A solution for this problem might be to keep the matching documents around, but this might be problematic if those documents are big, maybe we can just keep around the doc ids and fetch those?
A second scenario that leads to this problem is when all the matching documents are updated concurrently, this is trickier to solve, we could retry the search request, but AFAIK we don't have any guarantee that the process would make progress in scenarios with high contention.
I'm not sure if we want to tackle the second scenario, wdyt @henningandersen?
@fcofdez about the first scenario, I believe we already fetch the docs from source - keeping them around for a while does not seem problematic (in that case they should lower the scroll size).
About the second scenario, I think we should not repeat the search. We should do one scroll search only and if we get to the end we are done. The "guarantee" we give is that we try to process docs that were present when we receive the operation. But any docs that appear concurrently with the update by query are not guaranteed to be included. We can therefore safely return if we get to the end. The client will not know the difference between whether extra docs appeared before or after ES sent back the response anyway.
Repeating the search could lead to seeing the same docs multiple times and if the update script is not idempotent (like a counter or add to an array), that could accumulate infinitely.
https://github.com/elastic/kibana/issues/80371 seems to be having a problem with update_by_query and max_docs.

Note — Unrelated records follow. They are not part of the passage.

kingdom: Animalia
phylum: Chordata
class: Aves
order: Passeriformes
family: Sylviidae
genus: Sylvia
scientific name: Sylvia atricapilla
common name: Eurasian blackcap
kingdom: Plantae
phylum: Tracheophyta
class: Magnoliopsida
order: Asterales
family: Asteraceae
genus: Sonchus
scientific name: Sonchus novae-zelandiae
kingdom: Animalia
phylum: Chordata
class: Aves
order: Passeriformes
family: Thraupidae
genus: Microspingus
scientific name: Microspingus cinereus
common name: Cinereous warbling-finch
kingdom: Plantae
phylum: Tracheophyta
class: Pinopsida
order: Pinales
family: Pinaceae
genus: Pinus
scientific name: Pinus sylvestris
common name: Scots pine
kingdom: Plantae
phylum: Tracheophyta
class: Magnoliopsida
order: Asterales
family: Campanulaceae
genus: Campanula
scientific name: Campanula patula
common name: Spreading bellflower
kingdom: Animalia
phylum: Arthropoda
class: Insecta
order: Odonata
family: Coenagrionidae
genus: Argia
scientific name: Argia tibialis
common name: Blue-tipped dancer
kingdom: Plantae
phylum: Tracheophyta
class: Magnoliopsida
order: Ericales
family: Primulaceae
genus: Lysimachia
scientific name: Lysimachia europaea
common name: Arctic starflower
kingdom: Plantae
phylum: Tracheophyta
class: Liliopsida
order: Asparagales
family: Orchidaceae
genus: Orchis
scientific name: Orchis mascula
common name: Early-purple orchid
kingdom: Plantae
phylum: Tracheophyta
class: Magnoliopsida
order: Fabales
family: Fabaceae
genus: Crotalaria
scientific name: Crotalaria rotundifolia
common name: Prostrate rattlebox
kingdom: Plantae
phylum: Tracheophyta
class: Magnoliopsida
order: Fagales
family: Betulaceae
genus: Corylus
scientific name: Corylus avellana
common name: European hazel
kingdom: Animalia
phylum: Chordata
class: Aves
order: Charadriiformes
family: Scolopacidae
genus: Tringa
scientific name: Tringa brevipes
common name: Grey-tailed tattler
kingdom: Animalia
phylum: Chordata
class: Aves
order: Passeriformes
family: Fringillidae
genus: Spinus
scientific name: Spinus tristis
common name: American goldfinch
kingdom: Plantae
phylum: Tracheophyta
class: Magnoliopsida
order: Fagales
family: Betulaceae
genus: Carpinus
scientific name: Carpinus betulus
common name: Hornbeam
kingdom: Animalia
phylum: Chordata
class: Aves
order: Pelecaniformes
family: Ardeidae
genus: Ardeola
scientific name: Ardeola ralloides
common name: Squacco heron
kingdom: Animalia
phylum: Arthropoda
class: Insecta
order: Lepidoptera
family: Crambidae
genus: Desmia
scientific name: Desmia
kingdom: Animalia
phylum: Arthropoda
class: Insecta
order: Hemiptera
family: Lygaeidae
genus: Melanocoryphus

I'm not 100% sure exactly what is going on, but they expect the combination of max_docs=10 and conflicts=proceed to continue running update by query until it manages to update 10 documents. This seems pretty reasonable and it seems like something the code is trying to do. I might have written that code, but I honestly don't remember at this point. Any way, it looks to me like we at least have an issue where we'll only attempt the first
max_docs
of each bulk response. Which would be fine withoutconflicts=proceed
, but with it we probably should check if we should move on to the next few docs in the bulk response.